What to work on
Revise the extracted text from all the data below by replacing every instance of "Sign up" with "Subscribe" and leaving everything else unchanged. Exclude the pictures from your answer.

(Page images and extracted text)
• • • • •

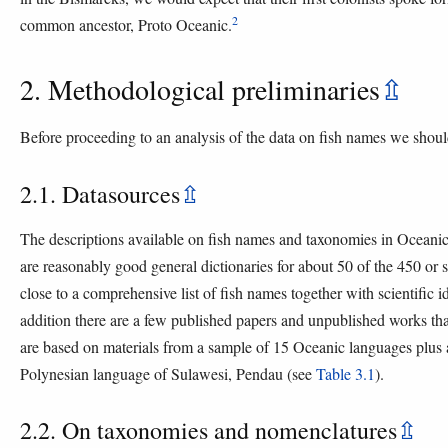
2
common ancestor, Proto Oceanic.
2. Methodological preliminaries
⇫
Before proceeding to an analysis of the data on fish names we shou
2.1. Datasources
⇫
The descriptions available on fish names and taxonomies in Oceanic
are reasonably good general dictionaries for about 50 of the 450 or
close to a comprehensive list of fish names together with scientific 
addition there are a few published papers and unpublished works that p
are based on materials from a sample of 15 Oceanic languages plus
Polynesian language of Sulawesi, Pendau (see
Table 3.1
).
2.2. On taxonomies and nomenclatures
⇫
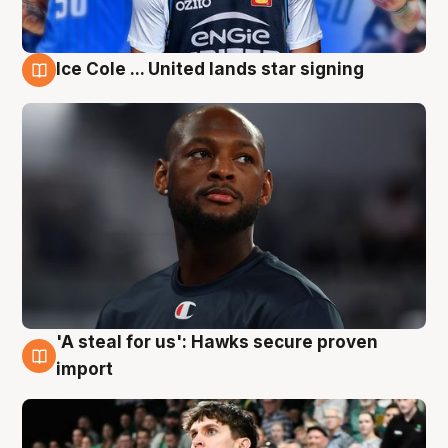
Ice Cole ... United lands star signing
6 Aug
'A steal for us': Hawks secure proven
6 Aug
import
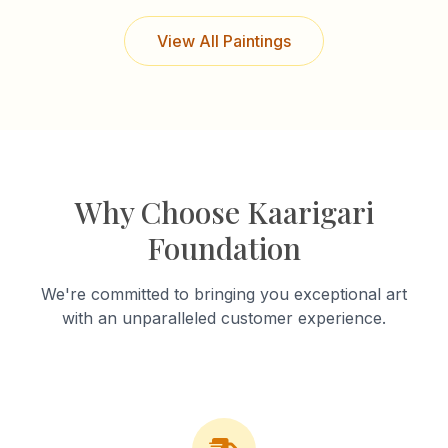
View All Paintings
Why Choose Kaarigari
Foundation
We're committed to bringing you exceptional art
with an unparalleled customer experience.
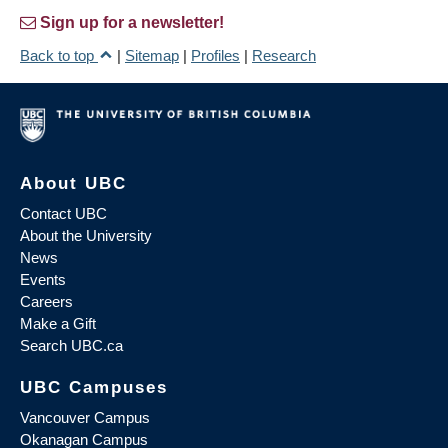
Sign up for a newsletter!
Back to top
|
Sitemap
|
Profiles
|
Research
About UBC
Contact UBC
About the University
News
Events
Careers
Make a Gift
Search UBC.ca
UBC Campuses
Vancouver Campus
Okanagan Campus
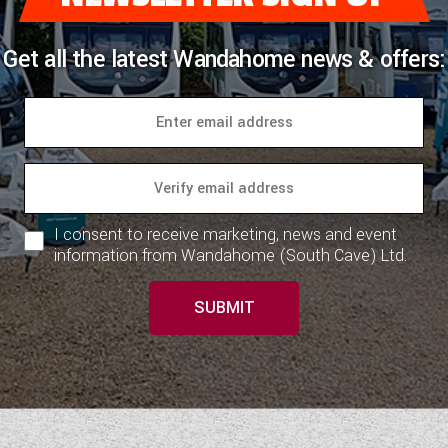
Get all the latest Wandahome news & offers:
I consent to receive marketing, news and event
information from Wandahome (South Cave) Ltd.
SUBMIT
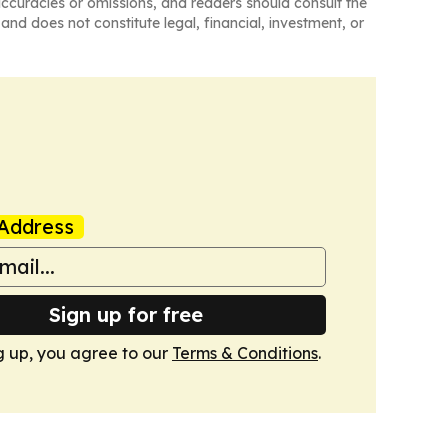
naccuracies or omissions, and readers should consult the
and does not constitute legal, financial, investment, or
Address
Sign up for free
g up, you agree to our
Terms & Conditions
.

• • • • •

Written answer
2
common ancestor, Proto Oceanic.
2. Methodological preliminaries
⇫
Before proceeding to an analysis of the data on fish names we shou
2.1. Datasources
⇫
The descriptions available on fish names and taxonomies in Oceanic
are reasonably good general dictionaries for about 50 of the 450 or
close to a comprehensive list of fish names together with scientific 
addition there are a few published papers and unpublished works that p
are based on materials from a sample of 15 Oceanic languages plus
Polynesian language of Sulawesi, Pendau (see
Table 3.1
).
2.2. On taxonomies and nomenclatures
⇫
Ice Cole ... United lands star signing
6 Aug
'A steal for us': Hawks secure proven
6 Aug
import
View All Paintings
Why Choose Kaarigari
Foundation
We're committed to bringing you exceptional art
with an unparalleled customer experience.
Subscribe for a newsletter!
Back to top
|
Sitemap
|
Profiles
|
Research
About UBC
Contact UBC
About the University
News
Events
Careers
Make a Gift
Search UBC.ca
UBC Campuses
Vancouver Campus
Okanagan Campus
Get all the latest Wandahome news & offers:
I consent to receive marketing, news and event
information from Wandahome (South Cave) Ltd.
SUBMIT
naccuracies or omissions, and readers should consult the
and does not constitute legal, financial, investment, or
Address
Subscribe for free
g up, you agree to our
Terms & Conditions
.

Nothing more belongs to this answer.